Extracted text:

☆ ☆ ☆

Thanks to them, binary driver are being improved, and even the opensource stack (the Intel driver is officially opensource, and AMD officially supports opensource efforts in addition to their own in-house binary drivers. All these based on the same standart Linux infrastructure) has seen an increased pace of development (among other Valve is responsible of adding several debugging related extension to Gallium 3D, paving the way for future OpenGL 4.x).

And these efforts do indeed pay back: Source engine with an opengl back-end is much faster than with direct3d... even on windows.

The Android convergence was about bringing the specificities needed to run android userland back into the main kernel tree, instead of a special separate fork.
(e.g.: Among other, Android uses some special type of IPC)
Since recent kernel (was it 3.5? 3.6? memory fails me) these modifications are back into the main tree.
So, today, *as long as the hardware is supported*, you can run Android using any modern kernel. (for example: there are some interesting experiment of having both Ubuntu and Android running on the same ARM device using the same kernel)

Linaro is about the rest, about the "as long as the hardware is supported" part. As said above by godrik:

As I've explained elsewhere in this topic, this has lead in the past to a situation where every single ARM machine has a seprate monolithic patch which was custom-written in one shot by the machine maker.

☆ ☆ ☆

Data segment:

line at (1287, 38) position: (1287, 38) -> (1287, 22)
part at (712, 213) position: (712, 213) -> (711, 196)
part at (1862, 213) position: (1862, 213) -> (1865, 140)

☆ ☆ ☆

Job 1: In the forum post, which engine is said to run much faster with an OpenGL back-end than with Direct3D?
Job 2: Reproduce the stretch of the forum post from "The Android convergence" through "the same kernel)".

Written response 1: The Source engine.

Written response 2:
The Android convergence was about bringing the specificities needed to run android userland back into the main kernel tree, instead of a special separate fork.
(e.g.: Among other, Android uses some special type of IPC)
Since recent kernel (was it 3.5? 3.6? memory fails me) these modifications are back into the main tree.
So, today, *as long as the hardware is supported*, you can run Android using any modern kernel. (for example: there are some interesting experiment of having both Ubuntu and Android running on the same ARM device using the same kernel)